_Task details_.
What follows is a set of entries; retype all of them exactly.

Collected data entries
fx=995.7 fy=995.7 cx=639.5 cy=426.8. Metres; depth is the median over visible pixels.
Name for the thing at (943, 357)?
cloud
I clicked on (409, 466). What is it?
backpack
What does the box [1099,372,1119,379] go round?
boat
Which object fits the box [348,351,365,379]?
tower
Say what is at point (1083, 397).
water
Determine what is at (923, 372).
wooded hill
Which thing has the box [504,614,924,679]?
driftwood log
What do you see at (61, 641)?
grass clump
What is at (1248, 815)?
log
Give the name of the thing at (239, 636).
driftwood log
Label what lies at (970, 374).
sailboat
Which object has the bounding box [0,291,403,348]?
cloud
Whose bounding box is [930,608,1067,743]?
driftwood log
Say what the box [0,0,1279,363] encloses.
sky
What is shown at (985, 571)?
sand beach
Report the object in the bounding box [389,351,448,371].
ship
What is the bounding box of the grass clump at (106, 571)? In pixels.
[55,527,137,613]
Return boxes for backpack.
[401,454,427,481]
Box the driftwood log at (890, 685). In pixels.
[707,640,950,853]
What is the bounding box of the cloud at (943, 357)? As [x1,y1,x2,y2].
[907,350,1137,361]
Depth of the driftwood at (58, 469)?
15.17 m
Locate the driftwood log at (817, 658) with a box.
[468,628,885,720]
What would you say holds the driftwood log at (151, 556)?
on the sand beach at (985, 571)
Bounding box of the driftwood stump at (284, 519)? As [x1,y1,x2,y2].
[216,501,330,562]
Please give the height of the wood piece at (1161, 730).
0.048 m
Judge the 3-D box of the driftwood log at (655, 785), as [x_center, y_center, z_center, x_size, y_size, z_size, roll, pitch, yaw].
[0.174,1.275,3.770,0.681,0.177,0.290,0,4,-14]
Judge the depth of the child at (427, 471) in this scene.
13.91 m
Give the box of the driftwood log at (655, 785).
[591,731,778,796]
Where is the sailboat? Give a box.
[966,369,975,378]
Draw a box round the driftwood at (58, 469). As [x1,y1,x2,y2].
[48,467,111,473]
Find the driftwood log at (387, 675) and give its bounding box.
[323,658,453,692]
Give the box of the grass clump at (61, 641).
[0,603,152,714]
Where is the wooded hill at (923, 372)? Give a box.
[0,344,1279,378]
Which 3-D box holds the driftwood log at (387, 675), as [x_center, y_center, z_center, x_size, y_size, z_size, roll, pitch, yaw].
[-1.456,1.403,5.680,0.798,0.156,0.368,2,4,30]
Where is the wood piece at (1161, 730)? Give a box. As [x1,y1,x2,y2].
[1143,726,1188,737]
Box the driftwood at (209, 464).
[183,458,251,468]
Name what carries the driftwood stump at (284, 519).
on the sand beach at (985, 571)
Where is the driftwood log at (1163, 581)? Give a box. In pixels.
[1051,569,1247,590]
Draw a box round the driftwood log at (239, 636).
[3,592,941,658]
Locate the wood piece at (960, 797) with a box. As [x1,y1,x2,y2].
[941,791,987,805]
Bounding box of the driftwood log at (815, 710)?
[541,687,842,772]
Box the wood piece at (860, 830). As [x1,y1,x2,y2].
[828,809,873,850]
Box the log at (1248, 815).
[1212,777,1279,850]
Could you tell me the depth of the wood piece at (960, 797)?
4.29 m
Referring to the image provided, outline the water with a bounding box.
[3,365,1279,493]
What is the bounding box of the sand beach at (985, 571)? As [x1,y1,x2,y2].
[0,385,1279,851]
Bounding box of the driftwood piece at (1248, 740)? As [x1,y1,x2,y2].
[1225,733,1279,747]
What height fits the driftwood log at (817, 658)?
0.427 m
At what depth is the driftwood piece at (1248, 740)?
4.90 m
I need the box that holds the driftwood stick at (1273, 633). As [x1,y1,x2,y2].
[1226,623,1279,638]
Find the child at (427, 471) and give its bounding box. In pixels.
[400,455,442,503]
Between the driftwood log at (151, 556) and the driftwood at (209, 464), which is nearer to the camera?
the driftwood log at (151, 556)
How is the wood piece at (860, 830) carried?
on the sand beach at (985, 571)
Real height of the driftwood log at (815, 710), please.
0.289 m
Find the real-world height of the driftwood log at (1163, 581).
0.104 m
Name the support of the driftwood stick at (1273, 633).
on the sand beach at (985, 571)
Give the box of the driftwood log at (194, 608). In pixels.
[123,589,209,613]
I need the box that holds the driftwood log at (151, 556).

_Answer box_.
fx=995.7 fy=995.7 cx=639.5 cy=426.8. Metres; depth is the median over visible pixels.
Name for the thing at (943, 357)?
cloud
I clicked on (409, 466). What is it?
backpack
What does the box [1099,372,1119,379] go round?
boat
Which object fits the box [348,351,365,379]?
tower
Say what is at point (1083, 397).
water
Determine what is at (923, 372).
wooded hill
Which thing has the box [504,614,924,679]?
driftwood log
What do you see at (61, 641)?
grass clump
What is at (1248, 815)?
log
Give the name of the thing at (239, 636).
driftwood log
Label what lies at (970, 374).
sailboat
Which object has the bounding box [0,291,403,348]?
cloud
Whose bounding box is [930,608,1067,743]?
driftwood log
Say what the box [0,0,1279,363] encloses.
sky
What is shown at (985, 571)?
sand beach
Report the object in the bounding box [389,351,448,371].
ship
What is the bounding box of the grass clump at (106, 571)? In pixels.
[55,527,137,613]
Return boxes for backpack.
[401,454,427,481]
Box the driftwood log at (890, 685). In pixels.
[707,640,950,853]
What is the bounding box of the cloud at (943, 357)? As [x1,y1,x2,y2].
[907,350,1137,361]
Depth of the driftwood at (58, 469)?
15.17 m
Locate the driftwood log at (817, 658) with a box.
[468,628,885,720]
What would you say holds the driftwood log at (151, 556)?
on the sand beach at (985, 571)
Bounding box of the driftwood stump at (284, 519)? As [x1,y1,x2,y2].
[216,501,330,562]
Please give the height of the wood piece at (1161, 730).
0.048 m
Judge the 3-D box of the driftwood log at (655, 785), as [x_center, y_center, z_center, x_size, y_size, z_size, roll, pitch, yaw].
[0.174,1.275,3.770,0.681,0.177,0.290,0,4,-14]
Judge the depth of the child at (427, 471) in this scene.
13.91 m
Give the box of the driftwood log at (655, 785).
[591,731,778,796]
Where is the sailboat? Give a box.
[966,369,975,378]
Draw a box round the driftwood at (58, 469). As [x1,y1,x2,y2].
[48,467,111,473]
Find the driftwood log at (387, 675) and give its bounding box.
[323,658,453,692]
Give the box of the grass clump at (61, 641).
[0,603,152,714]
Where is the wooded hill at (923, 372)? Give a box.
[0,344,1279,378]
Which 3-D box holds the driftwood log at (387, 675), as [x_center, y_center, z_center, x_size, y_size, z_size, roll, pitch, yaw].
[-1.456,1.403,5.680,0.798,0.156,0.368,2,4,30]
Where is the wood piece at (1161, 730)? Give a box. As [x1,y1,x2,y2].
[1143,726,1188,737]
Box the driftwood at (209, 464).
[183,458,251,468]
Name what carries the driftwood stump at (284, 519).
on the sand beach at (985, 571)
Where is the driftwood log at (1163, 581)? Give a box. In pixels.
[1051,569,1247,590]
Draw a box round the driftwood log at (239, 636).
[3,592,941,658]
Locate the wood piece at (960, 797) with a box. As [x1,y1,x2,y2].
[941,791,987,805]
Bounding box of the driftwood log at (815, 710)?
[541,687,842,772]
Box the wood piece at (860, 830). As [x1,y1,x2,y2].
[828,809,873,850]
Box the log at (1248, 815).
[1212,777,1279,850]
Could you tell me the depth of the wood piece at (960, 797)?
4.29 m
Referring to the image provided, outline the water with a bounding box.
[3,365,1279,493]
What is the bounding box of the sand beach at (985, 571)? As [x1,y1,x2,y2].
[0,385,1279,851]
Bounding box of the driftwood piece at (1248, 740)? As [x1,y1,x2,y2].
[1225,733,1279,747]
What height fits the driftwood log at (817, 658)?
0.427 m
At what depth is the driftwood piece at (1248, 740)?
4.90 m
I need the box that holds the driftwood stick at (1273, 633). As [x1,y1,x2,y2].
[1226,623,1279,638]
Find the child at (427, 471) and give its bounding box. In pixels.
[400,455,442,503]
Between the driftwood log at (151, 556) and the driftwood at (209, 464), which is nearer to the camera?
the driftwood log at (151, 556)
How is the wood piece at (860, 830) carried?
on the sand beach at (985, 571)
Real height of the driftwood log at (815, 710), please.
0.289 m
Find the real-world height of the driftwood log at (1163, 581).
0.104 m
Name the support of the driftwood stick at (1273, 633).
on the sand beach at (985, 571)
Give the box of the driftwood log at (194, 608). In pixels.
[123,589,209,613]
I need the box that holds the driftwood log at (151, 556).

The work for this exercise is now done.